• Исходные данные:

○ ○ ○ ○ ○

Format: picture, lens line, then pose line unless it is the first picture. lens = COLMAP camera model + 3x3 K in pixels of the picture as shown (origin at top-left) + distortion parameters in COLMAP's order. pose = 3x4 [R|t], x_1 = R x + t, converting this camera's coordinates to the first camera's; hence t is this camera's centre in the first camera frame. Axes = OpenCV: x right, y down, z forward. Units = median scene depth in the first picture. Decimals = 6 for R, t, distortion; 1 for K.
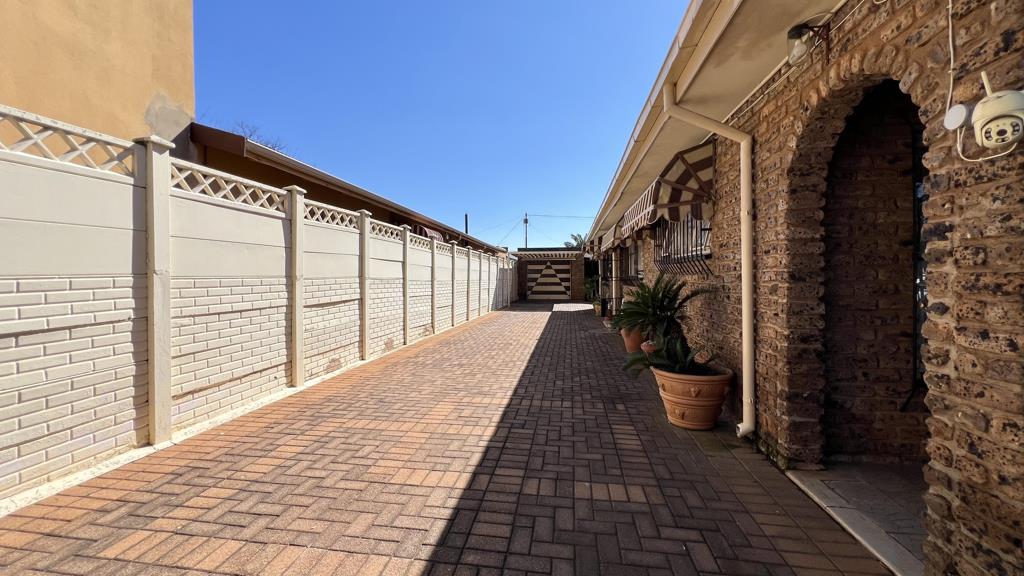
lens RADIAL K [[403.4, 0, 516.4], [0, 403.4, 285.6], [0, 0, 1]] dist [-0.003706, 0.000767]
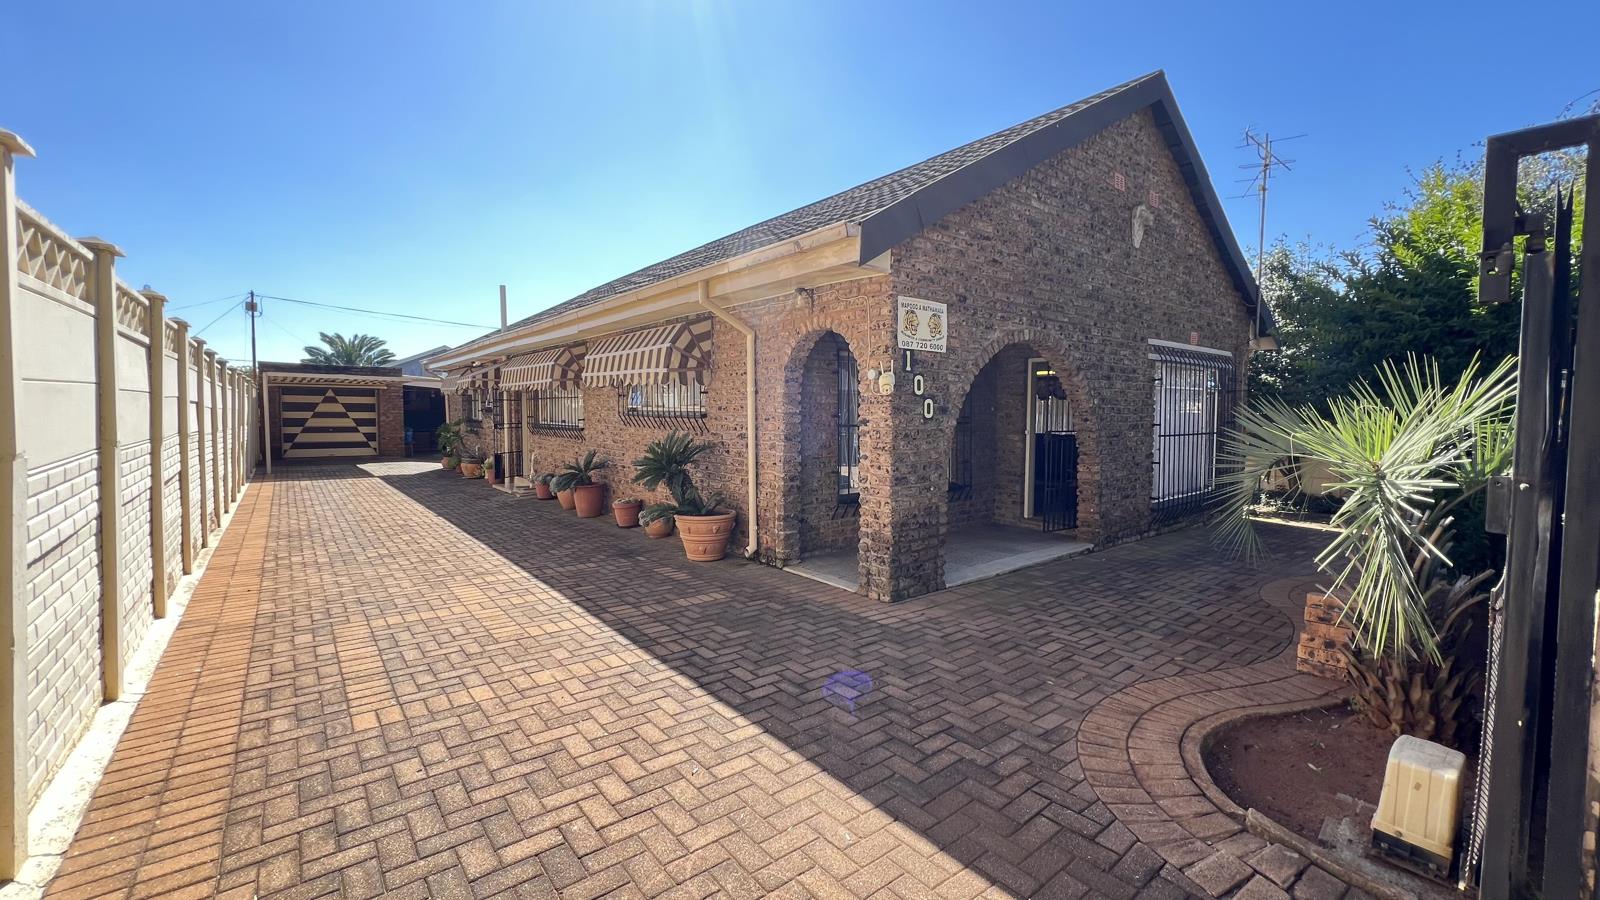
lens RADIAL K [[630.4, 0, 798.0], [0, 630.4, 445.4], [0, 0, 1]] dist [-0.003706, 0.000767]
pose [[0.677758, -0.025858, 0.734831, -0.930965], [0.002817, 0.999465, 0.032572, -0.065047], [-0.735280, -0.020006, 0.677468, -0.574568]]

○ ○ ○ ○ ○

• Задание:
Приведите строки выше заново, заменив «Decimals» на «Precision» и сохранив всё остальное без изменений. Изображения в ответ не включайте.

• Решение:
Format: picture, lens line, then pose line unless it is the first picture. lens = COLMAP camera model + 3x3 K in pixels of the picture as shown (origin at top-left) + distortion parameters in COLMAP's order. pose = 3x4 [R|t], x_1 = R x + t, converting this camera's coordinates to the first camera's; hence t is this camera's centre in the first camera frame. Axes = OpenCV: x right, y down, z forward. Units = median scene depth in the first picture. Precision = 6 for R, t, distortion; 1 for K.
lens RADIAL K [[403.4, 0, 516.4], [0, 403.4, 285.6], [0, 0, 1]] dist [-0.003706, 0.000767]
lens RADIAL K [[630.4, 0, 798.0], [0, 630.4, 445.4], [0, 0, 1]] dist [-0.003706, 0.000767]
pose [[0.677758, -0.025858, 0.734831, -0.930965], [0.002817, 0.999465, 0.032572, -0.065047], [-0.735280, -0.020006, 0.677468, -0.574568]]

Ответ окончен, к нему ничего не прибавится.